Input for this task Block Start
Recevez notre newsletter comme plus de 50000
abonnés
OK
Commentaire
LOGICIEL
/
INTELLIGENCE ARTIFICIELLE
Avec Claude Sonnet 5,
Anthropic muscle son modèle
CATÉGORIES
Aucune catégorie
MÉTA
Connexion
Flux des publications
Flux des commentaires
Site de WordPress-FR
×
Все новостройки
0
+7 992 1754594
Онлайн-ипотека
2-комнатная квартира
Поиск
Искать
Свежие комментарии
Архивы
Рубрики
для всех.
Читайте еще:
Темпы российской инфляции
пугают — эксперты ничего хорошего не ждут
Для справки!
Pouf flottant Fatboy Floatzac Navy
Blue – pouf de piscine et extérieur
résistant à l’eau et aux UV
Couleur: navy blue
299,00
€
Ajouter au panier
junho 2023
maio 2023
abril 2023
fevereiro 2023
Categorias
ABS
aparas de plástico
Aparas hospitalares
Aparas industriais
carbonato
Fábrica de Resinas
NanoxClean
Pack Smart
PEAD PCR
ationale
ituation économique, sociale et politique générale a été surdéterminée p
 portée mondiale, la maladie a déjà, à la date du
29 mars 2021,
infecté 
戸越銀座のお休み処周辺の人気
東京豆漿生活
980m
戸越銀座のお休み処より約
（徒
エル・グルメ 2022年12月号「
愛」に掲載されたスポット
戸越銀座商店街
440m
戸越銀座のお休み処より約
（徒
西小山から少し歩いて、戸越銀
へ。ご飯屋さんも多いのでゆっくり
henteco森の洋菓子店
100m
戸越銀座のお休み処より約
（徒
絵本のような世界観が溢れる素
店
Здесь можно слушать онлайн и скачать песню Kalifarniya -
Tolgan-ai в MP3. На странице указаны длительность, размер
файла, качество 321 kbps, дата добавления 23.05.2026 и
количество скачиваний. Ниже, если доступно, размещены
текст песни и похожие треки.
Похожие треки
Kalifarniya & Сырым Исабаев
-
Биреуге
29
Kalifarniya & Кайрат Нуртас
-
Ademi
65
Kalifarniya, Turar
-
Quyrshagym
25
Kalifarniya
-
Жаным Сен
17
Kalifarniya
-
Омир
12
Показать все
Input for this task Block End
### What is expected
Please gather each line above that contains the word "Kalifarniya", treating uppercase and lowercase letters as different.

### Your response
Здесь можно слушать онлайн и скачать песню Kalifarniya -
Kalifarniya & Сырым Исабаев
Kalifarniya & Кайрат Нуртас
Kalifarniya, Turar
Kalifarniya
Kalifarniya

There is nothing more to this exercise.